--- start Document segment ---
CAIRO — An American lawyer imprisoned in the United Arab Emirates since mid-July is expected to be released after his sentence was overturned by an Emirati court, reversing a punishment that raised alarm that he was being targeted for political reasons.
The lawyer, Asim Ghafoor, who lives in Virginia and works in Washington, was detained on July 14 at an airport in Dubai while waiting for a flight to Istanbul, where he was to attend a family wedding. The U.A.E. said at the time that Mr. Ghafoor had been convicted in absentia of tax evasion and money laundering after it opened an investigation into him at the request of the United States, though the State Department said the United States had not asked for his arrest.
As pressure from members of Congress and Muslim advocacy groups in the U.S. mounted on U.A.E. authorities to release him, Mr. Ghafoor appealed his conviction at a hearing in Abu Dhabi, the U.A.E. capital, on Tuesday. His three-year prison sentence was then overturned, though his conviction stands, said Aziza Ansari, one of his cousins.
Mr. Ghafoor still faces a fine of $1.36 million and deportation, according to a statement from Abu Dhabi’s Judicial Department, which said a court had confiscated from Mr. Ghafoor’s account a sum of money he had transferred illegally through the U.A.E.
It is not clear when he will be released.
The son of Indian immigrants, Mr. Ghafoor has for much of his career represented Muslim Americans in civil rights cases, work for which he was surveilled by the U.S. government.
He eventually came to work with Jamal Khashoggi, the Saudi columnist for The Washington Post whose gruesome murder by Saudi agents in 2018 focused world condemnation on Saudi Arabia’s crown prince and de facto leader, Mohammed bin Salman. Mr. Ghafoor worked on Mr. Khashoggi’s immigration case after the Saudi dissident moved to the United States, according to Mr. Ghafoor’s lawyer.
Mr. Ghafoor also helped Mr. Khashoggi found Democracy for the Arab World Now, a Washington-based advocacy group that has criticized the U.A.E. — a close ally of Saudi Arabia — over its record of prosecuting and imprisoning dissidents. Mr. Ghafoor now sits on the group’s board. But the State Department has said there was no indication that his arrest is connected to his work with Mr. Khashoggi.
--- end Document segment ---
** List of tasks **
(a) In the news article on Asim Ghafoor, what reason did the U.A.E. give at the time for detaining him, and how did that reason come about?
(b) Could you pick up the news article on Asim Ghafoor after its final sentence and keep writing?
The rows are separate material with no link to the news article on Asim Ghafoor.
--- start Material ---
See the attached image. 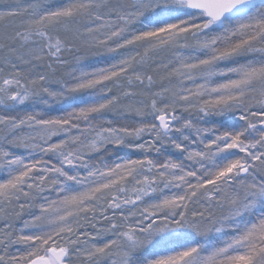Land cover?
Segmentation results:
<instances>
[{"label":"snow or ice","instance_id":"obj_1","mask_svg":"<svg viewBox=\"0 0 264 264\" xmlns=\"http://www.w3.org/2000/svg\"><path fill=\"white\" fill-rule=\"evenodd\" d=\"M0 264H264V0H0Z\"/></svg>","mask_w":264,"mask_h":264}]
</instances>
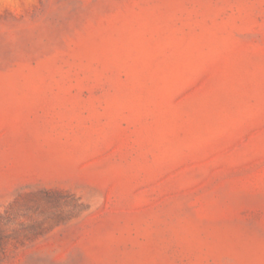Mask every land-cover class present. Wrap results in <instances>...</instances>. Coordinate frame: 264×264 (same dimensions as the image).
I'll return each mask as SVG.
<instances>
[{
  "label": "rangeland",
  "instance_id": "rangeland-1",
  "mask_svg": "<svg viewBox=\"0 0 264 264\" xmlns=\"http://www.w3.org/2000/svg\"><path fill=\"white\" fill-rule=\"evenodd\" d=\"M0 264H264V0H0Z\"/></svg>",
  "mask_w": 264,
  "mask_h": 264
}]
</instances>
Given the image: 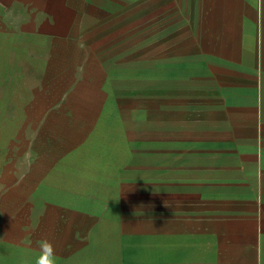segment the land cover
<instances>
[{"label": "crops", "instance_id": "obj_1", "mask_svg": "<svg viewBox=\"0 0 264 264\" xmlns=\"http://www.w3.org/2000/svg\"><path fill=\"white\" fill-rule=\"evenodd\" d=\"M131 28L144 97L147 50L160 51L153 125L145 113L139 128L152 137L123 167L139 172L123 203L140 216L125 233L98 216L100 194L114 193L105 118L77 138L82 106H30L56 116L27 148L12 142L25 160L0 170V264H35L43 240L55 264H264V0H0V66L31 74L16 79L27 95L81 63L101 96H128L107 75L130 64Z\"/></svg>", "mask_w": 264, "mask_h": 264}, {"label": "rangeland", "instance_id": "obj_2", "mask_svg": "<svg viewBox=\"0 0 264 264\" xmlns=\"http://www.w3.org/2000/svg\"><path fill=\"white\" fill-rule=\"evenodd\" d=\"M137 31V29L131 28V33H129L131 51L128 53L131 54V57H127L123 61L125 64L127 62L130 64L126 66L115 65V68H113L114 73L111 74V77L107 74L110 73V68L112 67H106L105 65L99 67L105 78L107 75V77L115 80L114 87L116 89L128 91V87H130L128 96H125L127 92L123 93L125 95L120 97L116 96V94L115 96L109 97L101 96L96 91L99 80L91 83L87 81L86 79L91 78L92 75L85 74L87 72V66L81 63L64 65L62 67L64 73L60 76V79H63L60 82L61 87L56 86L57 83L54 84L53 82L40 83V86L34 92L27 95L28 89H23V87L28 85V82H22L16 79L31 76V74L22 75L19 71V76H17L14 71L15 69L11 70L10 66H0V170H14L19 163H22L21 161L23 159L25 160V154L17 157L15 155L17 150L12 151V142L18 140V144L20 143L22 149L24 147L27 148L29 141L26 139V133L31 134V139H33V135H36L43 127V123L47 118L55 115L53 113L33 112L31 111L32 108H29L30 106H45L51 110H60L65 104L82 106V110L79 109L76 114H73L72 119V121L79 123L74 128V131H72L76 134L77 138H80L81 132L87 130L90 123H101L105 118V121L108 122V137L103 139L104 144L101 146L100 154L109 152V160L113 158L114 193L113 195L110 193L100 194V199L104 200V204H100L98 216L100 218L114 219V233L128 232V227L123 225V221L140 216V208H127L123 203L125 192L127 193L130 190L133 194H136L134 187H136L135 184L140 178L139 172L131 171V174L129 172L126 174L123 171V167L127 164L136 167L137 164L141 163L139 153L142 150V146L138 139H141V137L145 138L147 135L146 139L149 141L152 137V135L149 133L145 134L144 130H140L139 128L140 123L145 122L143 119L145 113L153 112L155 109L153 71L155 61L160 59V51L155 49L147 50L148 70L146 86L148 87V95L144 97L138 91L142 83L139 79L140 77L144 78V75L139 74V53H142L138 50L139 37ZM149 35L148 41L154 39L153 33ZM126 36H128L127 31ZM163 55H165V52ZM168 55L170 56V52H168ZM124 79H126L125 82H123ZM83 81L87 83L84 86L81 84ZM102 84L105 85L106 82L103 81ZM43 86L44 91H42ZM107 89L110 90L112 87L108 86ZM75 90L78 94L80 93V96L70 97L72 93H75ZM31 94H35V96ZM108 105L111 108L109 115L105 112L106 110L101 112L102 107H106L107 109ZM147 116L148 126L149 124L153 125L154 113H148ZM81 123L83 124L82 127L80 126ZM150 131L148 130L147 132ZM147 145L153 147V143H147ZM16 149L20 151L21 147ZM111 151L112 153H110ZM1 198L0 201H2ZM137 228V225L132 226V232H137Z\"/></svg>", "mask_w": 264, "mask_h": 264}, {"label": "clouds", "instance_id": "obj_3", "mask_svg": "<svg viewBox=\"0 0 264 264\" xmlns=\"http://www.w3.org/2000/svg\"><path fill=\"white\" fill-rule=\"evenodd\" d=\"M55 261V250L51 243L46 240L40 241L39 254L36 258L35 264H55Z\"/></svg>", "mask_w": 264, "mask_h": 264}]
</instances>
--- end Material ---
** Answers for this exercise **
(a) The U.A.E. said Mr. Ghafoor had been convicted in absentia of tax evasion and money laundering. That conviction followed an investigation the U.A.E. opened into him at the request of the United States, although the State Department said the United States had not asked for his arrest.

(b)
The U.A.E. has insisted the case was purely about money laundering. In a statement on Monday, the Emirati Embassy in Washington said Emirati authorities had begun investigating Mr. Ghafoor in 2020 after “receiving an official request” for “mutual legal assistance related to an ongoing probe of Mr. Ghafoor by U.S. authorities” from the American Embassy in Abu Dhabi on behalf of American law-enforcement agencies, including the Department of Justice, the Federal Bureau of Investigation and the Internal Revenue Service.
The Department of Justice declined to comment.
The embassy statement said the Emirati investigation had found that Mr. Ghafoor had laundered at least $4.9 million through the Emirati banking system, transferring the money through multiple bank accounts that “he opened with the intent to conceal the origin of the funds from tax authorities.” An unidentified person using Mr. Ghafoor’s bank cards had made dozens of transactions on his accounts through Emirati A.T.M.s, the statement said.
“The case reflects expanded U.A.E. and U.S. legal cooperation to combat transnational financial crimes,” the embassy statement said, noting that President Biden, who met U.A.E. President Mohammed bin Zayed at a summit in Saudi Arabia two days after Mr. Ghafoor’s arrest, had remarked on the country’s efforts to combat financial crimes.
Mr. Ghafoor’s supporters have questioned the Emirati version of events, noting that Emirati authorities never informed him of the case against him, tried and convicted him without his knowledge and presence, and did not give him an opportunity to defend himself before he was sentenced.
Nada Rashwan contributed reporting.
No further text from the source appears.